Una protesta dall'infanzia

[di Rita Gamberini]

Da qualche giorno sono in vena di protestare, e lo farò prendendo a pretesto antiche vicende della mia vita scolastica che sono riaffiorate insieme a vecchie pagelle e ad alcuni quaderni, scrupolosamente conservati dalla mia avveduta sorella. Tanto per cominciare, la mia contestazione, che, diciamolo subito, sarà futile, oziosa e infruttuosa, si avvale di documenti autentici, come si conviene a un vero contestatore.

Eccone uno: terminata la quinta elementare (1965), sul libretto scolastico, che viene rilasciato a compimento del ciclo di studi, leggo che sono una «alunna intelligente e volonterosa». Un anno dopo, conclusa la prima media, questo il profitto: «Ha dimostrato buona volontà e discreto interesse agli studi.

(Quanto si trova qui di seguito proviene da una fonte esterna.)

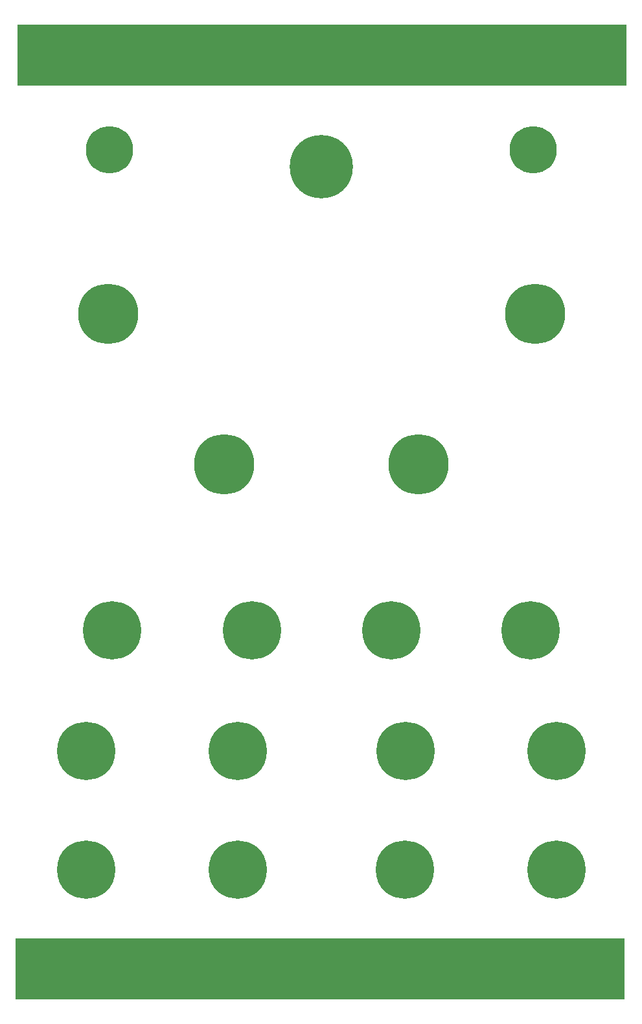
<source format=gbs>
G04 #@! TF.GenerationSoftware,KiCad,Pcbnew,(7.0.0-0)*
G04 #@! TF.CreationDate,2023-04-10T14:33:28-07:00*
G04 #@! TF.ProjectId,Kit-Trig-Sampler-FACEPLATE,4b69742d-5472-4696-972d-53616d706c65,rev?*
G04 #@! TF.SameCoordinates,PXa661c0PY7cdd488*
G04 #@! TF.FileFunction,Soldermask,Bot*
G04 #@! TF.FilePolarity,Negative*
%FSLAX46Y46*%
G04 Gerber Fmt 4.6, Leading zero omitted, Abs format (unit mm)*
G04 Created by KiCad (PCBNEW (7.0.0-0)) date 2023-04-10 14:33:28*
%MOMM*%
%LPD*%
G01*
G04 APERTURE LIST*
%ADD10C,7.620000*%
%ADD11C,7.874000*%
%ADD12O,7.366000X4.191000*%
%ADD13C,6.172200*%
%ADD14C,8.255000*%
%ADD15R,79.700000X8.000000*%
G04 APERTURE END LIST*
D10*
X9371000Y32672564D03*
D11*
X52796000Y70159800D03*
D12*
X7138999Y125148799D03*
D13*
X67796000Y111222564D03*
D10*
X12696000Y48472564D03*
X29139000Y32672564D03*
D11*
X12196000Y89747564D03*
D14*
X40096000Y108947564D03*
D10*
X9371000Y17247564D03*
D11*
X67996000Y89747564D03*
D10*
X49246000Y48472564D03*
X70821000Y32672564D03*
D12*
X73052999Y125148799D03*
D10*
X31021000Y48472564D03*
D11*
X27396000Y70115481D03*
D12*
X73052999Y2643199D03*
D10*
X51026000Y17247564D03*
X51053000Y32672564D03*
X29166000Y17247564D03*
D15*
X40155999Y123559799D03*
D12*
X7138999Y2643199D03*
D10*
X67421000Y48472564D03*
X70821000Y17247564D03*
D13*
X12396000Y111222564D03*
D15*
X39935999Y4239799D03*
M02*

</source>
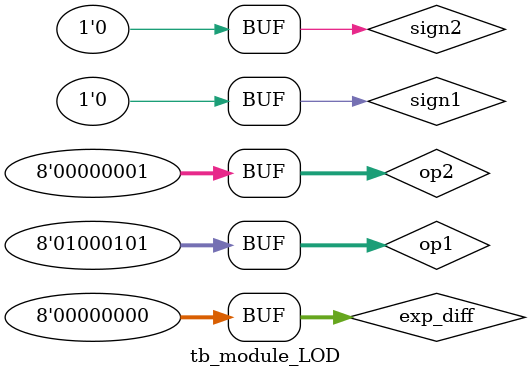
<source format=sv>
`timescale 1ns / 10ps

module tb_module_LOD();

parameter DELAY = 5;
reg sign1;
reg sign2;
reg [7:0] exp_diff;
reg [7:0] op1;
reg [7:0] op2;
wire [7:0] shift;

LOP_nbit count_shift(
  .sign1(sign1),
  .sign2(sign2),
  .exp_diff(exp_diff),
  .op1(op1),
  .op2(op2),
  .shift(shift)
  );
  
initial 
begin
  op1 = 8'h45;
  op2 = 8'h01;
  sign1 = 0;
  sign2 = 0;
  exp_diff = 0;
  #(DELAY);
end
endmodule
</source>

Incontra qualche difficoltà in matematica». Ma come si può mettere nero su bianco la mia buona volontà e subito dopo cancellarla con un tratto di penna? Delle difficoltà in matematica dirò poi.

Eccone un altro, da un quaderno della quarta elementare: tema La mia scuola. Termino il componimento, come si chiamava all’epoca, scrivendo «Io amo la mia scuola, perché so che è mio dovere»; la maestra cancella  «perché so che è mio dovere» e corregge in rosso: «Io amo la mia scuola e tutti i miei superiori». Roba da matti! Va bene, va bene, amare per dovere può essere discutibile, ma amare i superiori non è molto credibile.

Protesto perché mi hanno fatto scrivere che «la Madonna è la sola creatura nata senza peccato originale e che pur non essendo Santi come lei, la dovremo imitare». Per non parlare della cronaca di una mattina in cui il signor Arciprete è venuto in classe a mostrarci alcuni filmini sull’Immacolata Concezione che ho così descritto: «Le filmine rappresentavano quando Dio ha creato il mondo e l’uomo e quando Adamo ed Eva hanno commesso il peccato, costrinti dal diavolo che era entrato nel corpo del serpente». Molto dubbiosa sull’attendibilità di un siffatto fenomeno, un giorno, con timoroso ardire, chiesi alla mia amica del cuore se pensava che Adamo ed Eva fossero esisiti davvero. Pensammo che non c’erano le prove, un fenomeno non è forse qualsiasi cosa suscettibile di osservazione scientifica? In ogni caso alle elementari abbiamo pregato tantissimo per tantissime ragioni e, sorvolando su queste tardive proteste, lo feci sempre con un certo convincimento.

Mi resta da togliere un ultimo fastidioso sassolino dalla scarpa: nel libretto scolastico per due anni consecutivi si attesta che l’alunna «non ha rivelato particolari attitudini». Questa se la potevano risparmiare: oggi mi sembra avvilente. Avrebbero ben potuto concepire qualcosa di lusinghiero a mo’ di incoraggiamento, non so, suscitare in me qualche motivazone, invece di indurmi a congetturare un futuro di improbabili successi.

Ma veniamo ora alle mie difficoltà in matematica, qui non c’è proprio nulla da contestare, non ero dotata del famoso bernoccolo, e questo, secondo quanto teorizzato tra il 1700 e il 1800 dal medico tedesco Franz Joseph Gall, era la dimostrazione che sulla mia testolina non si potevano osservare particolari protuberanze craniche a suffragio di spiccate facoltà intellettive. In prima media prendevo la sufficienza per il rotto della cuffia, così per alcuni mesi andai a lezione privata di matematica da un’anziana professoressa in pensione, la Signorina R. Fu un periodo molto strano perché la Signorina abitava in un vecchio appartamento con suo fratello, un uomo inquietante, senz’altro signorino, identico a papa Paolo VI, che mentre ero lì, china sugli esercizi più ostici del mondo, tirava senza sosta contro il muro una consunta pallina da tennis. A ogni lancio, uno strillo. La Signorina R non proferiva verbo sulla presenza del fratello, tranquilla mi dava ripetizioni come se in quella stanza fossimo noi due sole e quasi a voler condividere con lei questo segreto, a casa non raccontavo nulla. Sulla pagella avevo Sufficiente prima ed è rimasto Sufficiente poi, poteva andare molto peggio.

Comunque quando ripenso alle mie difficoltà in matematica, non posso fare a meno di sorridere ricordando che quando mi mandavano in negozio a fare qualche piccola spesa, mi impegnavo tantissimo perché volevo fare come i grandi e quando il negoziante mi chiedeva, per esempio, di pagare 95 lire io, dandogli le 100 lire, chiedevo compiaciuta e orgogliosa «Vuole le 5?». Mi rispondeva regolarmente di no e io ci rimanevo malissimo. Ma perché?